Segment Start: RECORDS PROVIDED
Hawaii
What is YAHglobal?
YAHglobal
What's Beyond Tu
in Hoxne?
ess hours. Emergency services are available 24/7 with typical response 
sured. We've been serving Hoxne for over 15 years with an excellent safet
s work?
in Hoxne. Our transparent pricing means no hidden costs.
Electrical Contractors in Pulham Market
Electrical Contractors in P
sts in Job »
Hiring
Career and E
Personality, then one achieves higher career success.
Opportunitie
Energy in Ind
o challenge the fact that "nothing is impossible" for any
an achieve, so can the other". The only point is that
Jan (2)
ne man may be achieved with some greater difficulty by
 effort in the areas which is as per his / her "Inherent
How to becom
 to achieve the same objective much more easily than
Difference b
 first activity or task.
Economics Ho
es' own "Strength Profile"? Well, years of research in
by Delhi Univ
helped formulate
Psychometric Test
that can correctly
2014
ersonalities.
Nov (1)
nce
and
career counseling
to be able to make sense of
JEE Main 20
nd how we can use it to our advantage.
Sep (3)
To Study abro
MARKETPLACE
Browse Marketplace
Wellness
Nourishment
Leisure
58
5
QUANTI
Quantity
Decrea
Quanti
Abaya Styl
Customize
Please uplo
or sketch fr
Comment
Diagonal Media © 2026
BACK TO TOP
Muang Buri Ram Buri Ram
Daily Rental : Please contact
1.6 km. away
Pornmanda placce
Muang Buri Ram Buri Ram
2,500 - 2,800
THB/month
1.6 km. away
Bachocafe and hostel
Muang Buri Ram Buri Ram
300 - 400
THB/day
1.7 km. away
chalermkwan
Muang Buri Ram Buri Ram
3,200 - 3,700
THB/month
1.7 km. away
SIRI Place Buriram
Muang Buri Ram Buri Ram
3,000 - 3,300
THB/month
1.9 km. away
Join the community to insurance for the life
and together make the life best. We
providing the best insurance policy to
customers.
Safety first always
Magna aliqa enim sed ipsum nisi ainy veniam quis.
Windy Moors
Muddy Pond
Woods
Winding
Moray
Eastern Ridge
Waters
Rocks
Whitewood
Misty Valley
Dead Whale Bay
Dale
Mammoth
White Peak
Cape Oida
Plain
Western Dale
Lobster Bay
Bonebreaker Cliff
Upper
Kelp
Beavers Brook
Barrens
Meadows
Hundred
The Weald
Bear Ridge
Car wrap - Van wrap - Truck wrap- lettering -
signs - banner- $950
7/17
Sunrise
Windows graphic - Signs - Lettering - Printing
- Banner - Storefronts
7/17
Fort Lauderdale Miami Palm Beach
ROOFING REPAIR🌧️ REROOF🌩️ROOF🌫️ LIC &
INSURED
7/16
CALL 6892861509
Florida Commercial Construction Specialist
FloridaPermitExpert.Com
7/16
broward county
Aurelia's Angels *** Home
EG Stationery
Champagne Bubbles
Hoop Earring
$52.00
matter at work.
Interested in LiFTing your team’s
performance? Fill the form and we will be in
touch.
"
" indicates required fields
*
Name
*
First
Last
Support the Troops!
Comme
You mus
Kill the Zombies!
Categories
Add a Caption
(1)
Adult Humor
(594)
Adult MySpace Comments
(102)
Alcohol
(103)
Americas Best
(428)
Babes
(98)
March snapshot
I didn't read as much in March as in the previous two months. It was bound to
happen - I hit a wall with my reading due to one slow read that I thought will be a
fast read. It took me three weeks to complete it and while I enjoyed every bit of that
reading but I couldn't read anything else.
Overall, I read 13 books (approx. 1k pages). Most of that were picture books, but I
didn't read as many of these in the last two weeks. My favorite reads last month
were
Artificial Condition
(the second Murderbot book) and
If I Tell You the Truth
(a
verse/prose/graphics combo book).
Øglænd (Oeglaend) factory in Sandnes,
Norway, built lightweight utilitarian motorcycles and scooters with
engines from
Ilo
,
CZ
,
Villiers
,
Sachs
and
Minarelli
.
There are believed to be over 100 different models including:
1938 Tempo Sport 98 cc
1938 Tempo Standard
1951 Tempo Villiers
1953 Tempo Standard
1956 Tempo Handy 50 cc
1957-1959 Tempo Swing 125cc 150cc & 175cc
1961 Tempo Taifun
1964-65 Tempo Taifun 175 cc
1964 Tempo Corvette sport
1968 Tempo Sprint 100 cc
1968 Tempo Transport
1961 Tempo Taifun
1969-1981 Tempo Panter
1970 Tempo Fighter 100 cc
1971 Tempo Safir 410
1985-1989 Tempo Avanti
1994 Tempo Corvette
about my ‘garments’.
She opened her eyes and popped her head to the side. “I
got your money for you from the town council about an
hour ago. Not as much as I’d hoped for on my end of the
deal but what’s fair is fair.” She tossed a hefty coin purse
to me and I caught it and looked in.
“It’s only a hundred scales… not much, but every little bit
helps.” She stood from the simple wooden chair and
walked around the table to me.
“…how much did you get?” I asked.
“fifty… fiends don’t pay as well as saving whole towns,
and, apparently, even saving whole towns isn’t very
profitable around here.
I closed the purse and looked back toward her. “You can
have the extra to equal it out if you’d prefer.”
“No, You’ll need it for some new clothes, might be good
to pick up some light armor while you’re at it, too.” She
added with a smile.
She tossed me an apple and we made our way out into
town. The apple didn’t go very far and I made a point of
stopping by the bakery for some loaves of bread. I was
Segment End: RECORDS PROVIDED
(WHAT THE TASK REQUIRES):
Copying begins at the line that holds "have the extra" and ends at the last line of the data above, with both included and each line kept exactly.

(OUTPUT):
have the extra to equal it out if you’d prefer.”
“No, You’ll need it for some new clothes, might be good
to pick up some light armor while you’re at it, too.” She
added with a smile.
She tossed me an apple and we made our way out into
town. The apple didn’t go very far and I made a point of
stopping by the bakery for some loaves of bread. I was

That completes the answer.